Marie Benson Morris

Finding Humanity Wherever She Goes

March 2020 IssueMarieBenson0320
by Michele Roldán-Shaw   
Photos courtesy of Marie Benson

When Marie was 7 years old, she and her cousins had a lemonade stand. Growing up on Hilton Head, they made a lot of their own old-fashioned fun. But for little Marie, it wasn’t just about earning a few quarters to buy candy; she had bigger stars in her eyes.

“I told my cousins, ‘Let’s go somewhere!’” she recalls. “I didn’t know where I wanted to go but I literally tried to hitchhike. From an early age I always had that impulse. That was my path.”
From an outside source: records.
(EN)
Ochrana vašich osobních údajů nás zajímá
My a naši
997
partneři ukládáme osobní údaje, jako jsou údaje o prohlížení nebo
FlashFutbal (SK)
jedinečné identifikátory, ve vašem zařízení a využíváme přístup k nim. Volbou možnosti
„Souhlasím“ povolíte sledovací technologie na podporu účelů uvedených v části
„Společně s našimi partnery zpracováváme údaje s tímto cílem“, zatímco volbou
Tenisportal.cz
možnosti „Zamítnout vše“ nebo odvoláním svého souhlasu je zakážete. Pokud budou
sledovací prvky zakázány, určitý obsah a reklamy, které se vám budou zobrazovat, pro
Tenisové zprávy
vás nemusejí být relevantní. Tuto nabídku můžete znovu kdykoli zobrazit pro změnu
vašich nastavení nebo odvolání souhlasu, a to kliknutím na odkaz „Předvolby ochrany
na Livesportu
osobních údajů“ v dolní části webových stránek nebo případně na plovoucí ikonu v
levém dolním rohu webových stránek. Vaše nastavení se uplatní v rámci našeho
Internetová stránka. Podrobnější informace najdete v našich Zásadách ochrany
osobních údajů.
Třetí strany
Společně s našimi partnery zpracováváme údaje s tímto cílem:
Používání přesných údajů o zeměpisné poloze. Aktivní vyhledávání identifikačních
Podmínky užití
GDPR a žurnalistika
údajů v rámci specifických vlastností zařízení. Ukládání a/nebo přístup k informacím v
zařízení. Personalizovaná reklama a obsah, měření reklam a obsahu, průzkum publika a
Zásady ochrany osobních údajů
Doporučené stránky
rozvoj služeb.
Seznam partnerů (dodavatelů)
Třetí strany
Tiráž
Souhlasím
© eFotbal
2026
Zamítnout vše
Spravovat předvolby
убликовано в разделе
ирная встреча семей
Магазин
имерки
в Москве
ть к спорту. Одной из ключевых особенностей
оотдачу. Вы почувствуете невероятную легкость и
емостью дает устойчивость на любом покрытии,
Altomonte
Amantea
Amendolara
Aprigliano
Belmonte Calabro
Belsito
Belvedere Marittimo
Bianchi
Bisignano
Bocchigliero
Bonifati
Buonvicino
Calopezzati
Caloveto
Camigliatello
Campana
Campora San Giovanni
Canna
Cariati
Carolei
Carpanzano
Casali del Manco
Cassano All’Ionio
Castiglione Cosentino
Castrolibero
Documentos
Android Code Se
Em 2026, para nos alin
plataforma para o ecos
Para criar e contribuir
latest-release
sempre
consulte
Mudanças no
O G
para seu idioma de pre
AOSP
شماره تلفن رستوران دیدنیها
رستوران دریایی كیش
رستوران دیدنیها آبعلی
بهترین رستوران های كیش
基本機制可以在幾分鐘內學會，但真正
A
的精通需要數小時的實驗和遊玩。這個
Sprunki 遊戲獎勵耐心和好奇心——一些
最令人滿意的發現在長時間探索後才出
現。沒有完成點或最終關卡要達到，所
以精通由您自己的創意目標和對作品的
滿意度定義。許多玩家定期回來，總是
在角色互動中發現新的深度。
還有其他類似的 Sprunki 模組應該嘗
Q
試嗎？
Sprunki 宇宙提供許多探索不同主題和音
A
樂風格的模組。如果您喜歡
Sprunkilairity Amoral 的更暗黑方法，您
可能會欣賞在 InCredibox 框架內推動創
Now she’s in her early 40s, raising a family and holding down a successful career as a teacher—but she’s not doing it in a cul-de-sac. She’s doing it in Egypt, Nicaragua, Bangladesh, and wherever her finger lands on the spinning globe next. She’s thinking about what it means to be a citizen of the world, to see the commonalities of the human experience rather than the dividing lines. She’s raising her kids—who might go to Jordan on holiday, and who’s classmates are from dozens of nations—without limiting cultural boundaries. She’s making good on her lemonade stand dreams.
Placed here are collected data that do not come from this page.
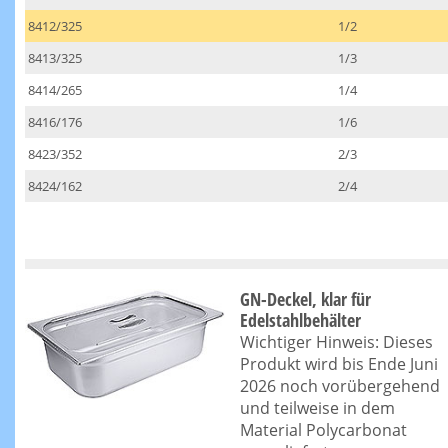
8412/325
1/2
8413/325
1/3
8414/265
1/4
8416/176
1/6
8423/352
2/3
8424/162
2/4
GN-Deckel, klar für
Edelstahlbehälter
Wichtiger Hinweis: Dieses
Produkt wird bis Ende Juni
2026 noch vorübergehend
und teilweise in dem
Material Polycarbonat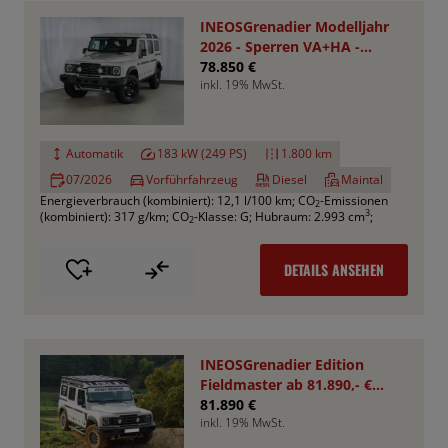
INEOSGrenadier Modelljahr
2026 - Sperren VA+HA -
Smooth Pack
78.850 €
inkl. 19% MwSt.
Automatik
183 kW (249 PS)
1.800 km
07/2026
Vorführfahrzeug
Diesel
Maintal
Energieverbrauch (kombiniert): 12,1 l/100 km
;
CO
-Emissionen
2
3
(kombiniert): 317 g/km
;
CO
-Klasse: G
;
Hubraum: 2.993 cm
;
2
DETAILS ANSEHEN
INEOSGrenadier Edition
Fieldmaster ab 81.890,- €
*Bestellfahrzeug*
81.890 €
inkl. 19% MwSt.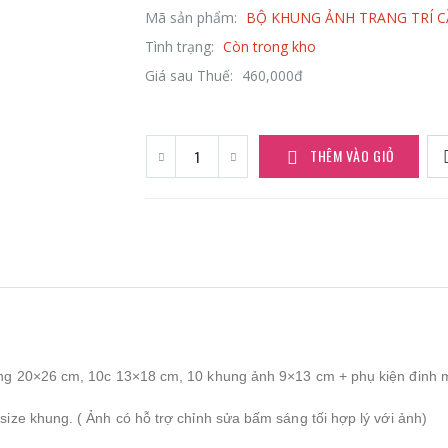
Mã sản phẩm:
BỘ KHUNG ẢNH TRANG TRÍ C
Tình trạng:
Còn trong kho
Giá sau Thuế:
460,000đ
THÊM VÀO GIỎ
ung 20×26 cm, 10c 13×18 cm, 10 khung ảnh 9×13 cm + phụ kiện đinh 
ize khung. ( Ảnh có hỗ trợ chỉnh sửa bấm sáng tối hợp lý với ảnh)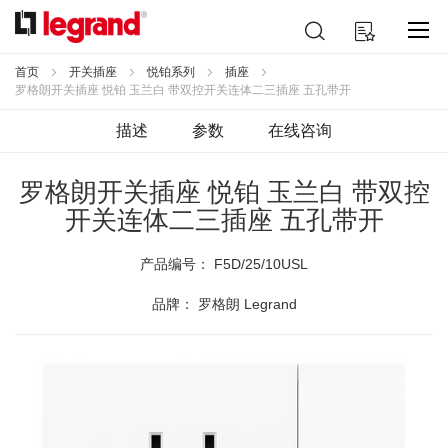
跳
搜
我的购物车
到
索
内
容
首页
开关插座
悦铂系列
插座
罗格朗开关插座 悦铂 玉兰白 带双控开关连体二三插座 五孔带开
描述
参数
在线咨询
罗格朗开关插座 悦铂 玉兰白 带双控
开关连体二三插座 五孔带开
产品编号：
F5D/25/10USL
品牌： 罗格朗 Legrand
跳
到
结
尾
的
图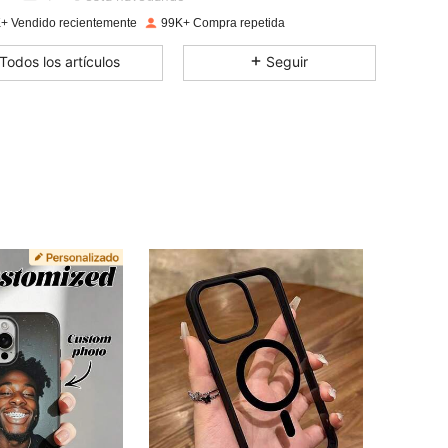
4,87
1.1K
33K
+ Vendido recientemente
99K+ Compra repetida
Todos los artículos
Seguir
4,87
1.1K
33K
4,87
1.1K
33K
4,87
1.1K
33K
4,87
1.1K
33K
4,87
1.1K
33K
4,87
1.1K
33K
4,87
1.1K
33K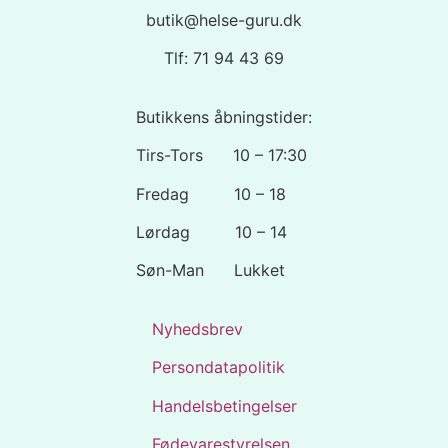
butik@helse-guru.dk
Tlf: 71 94 43 69
Butikkens åbningstider:
Tirs-Tors 10 – 17:30
Fredag 10 – 18
Lørdag 10 – 14
Søn-Man Lukket
Nyhedsbrev
Persondatapolitik
Handelsbetingelser
Fødevarestyrelsen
“Wherever we’ve traveled—Southeast Asia, Latin America, the Middle East—people are so incredibly nice,” says Marie, who currently resides with her family in Cairo. “You realize you don’t need a lot to be happy. People who have so little are willing to give to us who have so much.”

The journey began at age 22 when Marie moved to Hawaii with a coworker. It was her first experience of being a minority, one that helped prepare her for international travel. At age 28 she went backpacking in Guatemala and met her future husband Jaime, a Texas native. Rather than getting on her plane home, Marie went roaming around Central America with him, and they are still roaming together 15 years later. They moved back to Hilton Head and had their daughter Mackenzie, then moved to Texas and had their son Stirling. But after buying a house and spending six months in it, they decided cul-de-sac life wasn’t for them, so they attended an international job fair and landed teaching positions in Bangladesh. They loved it, but after a fatal terrorist attack struck too close to home, they returned to Hilton Head. Within months the kids were begging to go abroad again.

“One of the biggest things when we come home is people asking if we’re safe,” says Marie, who has lived in two Muslim countries and tries to respect cultural norms, even as she finds people to be extremely friendly and helpful. “We actually feel less safe in the U.S. with all the shootings going on than we do overseas. Places like Egypt don’t usually get positive press; you only hear about it if something tragic or shocking happens. But if the U.S. were given that kind of coverage people would have the same impression of it.”

The attack in Bangladesh remains the only negative experience she’s ever had. Rather than dampening her cosmopolitan spirit, it’s far outweighed by the joy in seeing her children and students think outside the box about what their legacy will be, the stamp they will leave on this world. They consider themselves global citizens just like she does.

Up Close:
Careers: Marie teaches middle school language arts, Jaime teaches design technology
Nat Geo moment: Riding elephants in Bali on Christmas
Memories she’s proud to have given her children: Stirling surfing in Sri Lanka, Mackenzie learning to swim in a lake inside a volcano in Nicaragua
Up next: 35 days hiking the Camino de Santiago, an ancient pilgrimage route in France
What she misses from Hilton Head: Eating at Santa Fe Café, Wild Wings and Bullies BBQ
How she stays close with friends and family: By coming home to HHI and TX every six months and being completely present with no other distractions
Biggest lesson from their travels, as put by Jaime: “Recognition that in all the different cultures we’ve been in, people are essentially the same. They want the same things and are mostly good. The world is not always as scary a place as people make it out to be.”